Task goal - From the records below, copy each line that has the word "accuracy" in it.

Stored items from a collection -
= Beginning of Section =
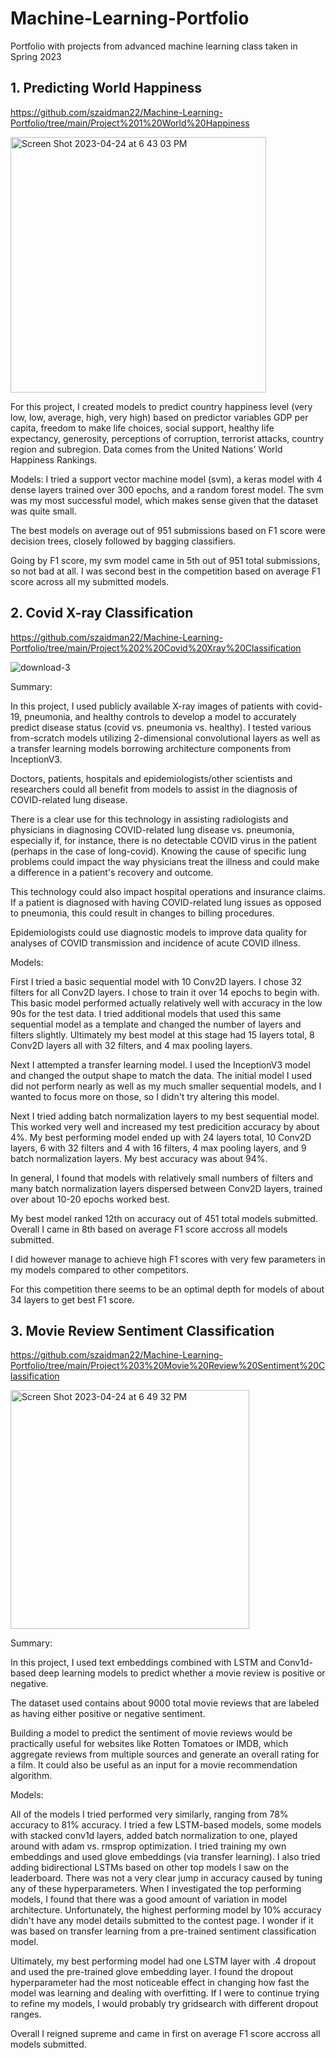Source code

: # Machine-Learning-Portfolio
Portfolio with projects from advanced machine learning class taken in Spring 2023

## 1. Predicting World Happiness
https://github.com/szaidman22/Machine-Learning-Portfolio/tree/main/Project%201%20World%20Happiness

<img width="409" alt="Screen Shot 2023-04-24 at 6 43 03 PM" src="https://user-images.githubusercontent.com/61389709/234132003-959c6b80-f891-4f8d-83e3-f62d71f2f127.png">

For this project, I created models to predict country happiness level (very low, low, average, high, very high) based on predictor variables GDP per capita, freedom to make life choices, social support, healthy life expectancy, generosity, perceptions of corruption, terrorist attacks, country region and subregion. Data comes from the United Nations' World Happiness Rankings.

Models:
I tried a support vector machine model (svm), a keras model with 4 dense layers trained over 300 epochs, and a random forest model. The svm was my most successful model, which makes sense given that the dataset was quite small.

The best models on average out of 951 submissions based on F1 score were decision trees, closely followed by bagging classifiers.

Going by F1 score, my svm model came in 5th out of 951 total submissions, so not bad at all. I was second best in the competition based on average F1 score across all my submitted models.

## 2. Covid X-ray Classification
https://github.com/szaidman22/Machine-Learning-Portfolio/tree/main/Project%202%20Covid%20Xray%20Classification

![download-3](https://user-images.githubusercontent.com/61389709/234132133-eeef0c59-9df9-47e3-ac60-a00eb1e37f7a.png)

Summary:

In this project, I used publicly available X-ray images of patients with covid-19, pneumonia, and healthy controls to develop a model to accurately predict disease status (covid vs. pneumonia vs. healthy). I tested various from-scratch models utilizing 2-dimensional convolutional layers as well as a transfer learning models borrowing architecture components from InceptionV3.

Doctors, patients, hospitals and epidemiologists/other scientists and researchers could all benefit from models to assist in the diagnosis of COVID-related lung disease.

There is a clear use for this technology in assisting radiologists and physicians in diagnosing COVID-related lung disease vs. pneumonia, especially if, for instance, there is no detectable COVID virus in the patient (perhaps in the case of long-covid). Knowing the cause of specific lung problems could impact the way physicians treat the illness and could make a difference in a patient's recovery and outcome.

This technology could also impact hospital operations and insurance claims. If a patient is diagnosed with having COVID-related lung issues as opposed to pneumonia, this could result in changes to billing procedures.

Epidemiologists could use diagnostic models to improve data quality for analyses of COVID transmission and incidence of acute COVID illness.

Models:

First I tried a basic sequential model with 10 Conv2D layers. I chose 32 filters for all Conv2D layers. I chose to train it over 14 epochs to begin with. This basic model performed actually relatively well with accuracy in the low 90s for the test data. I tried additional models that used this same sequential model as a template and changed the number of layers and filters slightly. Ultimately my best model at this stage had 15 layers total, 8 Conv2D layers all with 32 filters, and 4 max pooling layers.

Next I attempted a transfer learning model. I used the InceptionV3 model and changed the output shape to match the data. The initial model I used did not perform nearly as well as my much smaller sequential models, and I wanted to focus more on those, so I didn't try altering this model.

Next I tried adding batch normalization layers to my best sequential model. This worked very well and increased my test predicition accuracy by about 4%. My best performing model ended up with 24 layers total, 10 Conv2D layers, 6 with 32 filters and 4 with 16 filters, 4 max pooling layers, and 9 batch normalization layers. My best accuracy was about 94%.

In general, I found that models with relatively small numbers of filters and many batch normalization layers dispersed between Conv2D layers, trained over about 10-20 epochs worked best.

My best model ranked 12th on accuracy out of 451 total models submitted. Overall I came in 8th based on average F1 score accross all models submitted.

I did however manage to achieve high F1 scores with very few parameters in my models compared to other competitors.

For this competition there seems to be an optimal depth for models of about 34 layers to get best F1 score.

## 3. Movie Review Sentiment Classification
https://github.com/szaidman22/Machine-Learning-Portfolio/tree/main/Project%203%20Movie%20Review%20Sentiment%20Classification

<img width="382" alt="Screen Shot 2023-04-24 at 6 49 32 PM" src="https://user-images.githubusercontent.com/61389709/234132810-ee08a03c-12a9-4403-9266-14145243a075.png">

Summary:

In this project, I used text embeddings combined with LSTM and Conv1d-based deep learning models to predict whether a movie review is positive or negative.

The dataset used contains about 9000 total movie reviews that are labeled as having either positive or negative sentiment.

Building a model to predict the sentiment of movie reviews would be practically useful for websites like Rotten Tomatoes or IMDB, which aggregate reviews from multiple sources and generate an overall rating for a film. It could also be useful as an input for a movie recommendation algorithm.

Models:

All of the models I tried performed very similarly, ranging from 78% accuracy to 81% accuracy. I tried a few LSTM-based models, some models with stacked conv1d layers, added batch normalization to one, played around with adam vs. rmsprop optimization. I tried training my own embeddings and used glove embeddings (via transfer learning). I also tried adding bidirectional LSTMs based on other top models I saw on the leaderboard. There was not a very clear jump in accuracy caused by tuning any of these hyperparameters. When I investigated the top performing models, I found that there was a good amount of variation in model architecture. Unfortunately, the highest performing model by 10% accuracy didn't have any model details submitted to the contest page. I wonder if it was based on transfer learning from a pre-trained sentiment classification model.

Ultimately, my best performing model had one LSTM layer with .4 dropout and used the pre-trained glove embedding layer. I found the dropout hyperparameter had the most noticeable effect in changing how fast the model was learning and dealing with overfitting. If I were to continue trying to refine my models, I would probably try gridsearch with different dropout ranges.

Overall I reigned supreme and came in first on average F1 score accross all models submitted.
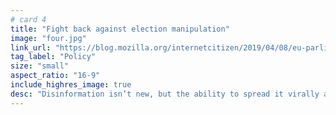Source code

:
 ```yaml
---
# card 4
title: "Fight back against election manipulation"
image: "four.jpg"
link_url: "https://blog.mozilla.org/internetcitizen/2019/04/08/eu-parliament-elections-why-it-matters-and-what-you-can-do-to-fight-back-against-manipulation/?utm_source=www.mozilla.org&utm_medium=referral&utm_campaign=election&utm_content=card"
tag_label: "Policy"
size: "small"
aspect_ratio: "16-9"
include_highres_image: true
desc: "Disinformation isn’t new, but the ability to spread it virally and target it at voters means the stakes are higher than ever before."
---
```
= End of Section =
Exercise output -
First I tried a basic sequential model with 10 Conv2D layers. I chose 32 filters for all Conv2D layers. I chose to train it over 14 epochs to begin with. This basic model performed actually relatively well with accuracy in the low 90s for the test data. I tried additional models that used this same sequential model as a template and changed the number of layers and filters slightly. Ultimately my best model at this stage had 15 layers total, 8 Conv2D layers all with 32 filters, and 4 max pooling layers.
Next I tried adding batch normalization layers to my best sequential model. This worked very well and increased my test predicition accuracy by about 4%. My best performing model ended up with 24 layers total, 10 Conv2D layers, 6 with 32 filters and 4 with 16 filters, 4 max pooling layers, and 9 batch normalization layers. My best accuracy was about 94%.
My best model ranked 12th on accuracy out of 451 total models submitted. Overall I came in 8th based on average F1 score accross all models submitted.
All of the models I tried performed very similarly, ranging from 78% accuracy to 81% accuracy. I tried a few LSTM-based models, some models with stacked conv1d layers, added batch normalization to one, played around with adam vs. rmsprop optimization. I tried training my own embeddings and used glove embeddings (via transfer learning). I also tried adding bidirectional LSTMs based on other top models I saw on the leaderboard. There was not a very clear jump in accuracy caused by tuning any of these hyperparameters. When I investigated the top performing models, I found that there was a good amount of variation in model architecture. Unfortunately, the highest performing model by 10% accuracy didn't have any model details submitted to the contest page. I wonder if it was based on transfer learning from a pre-trained sentiment classification model.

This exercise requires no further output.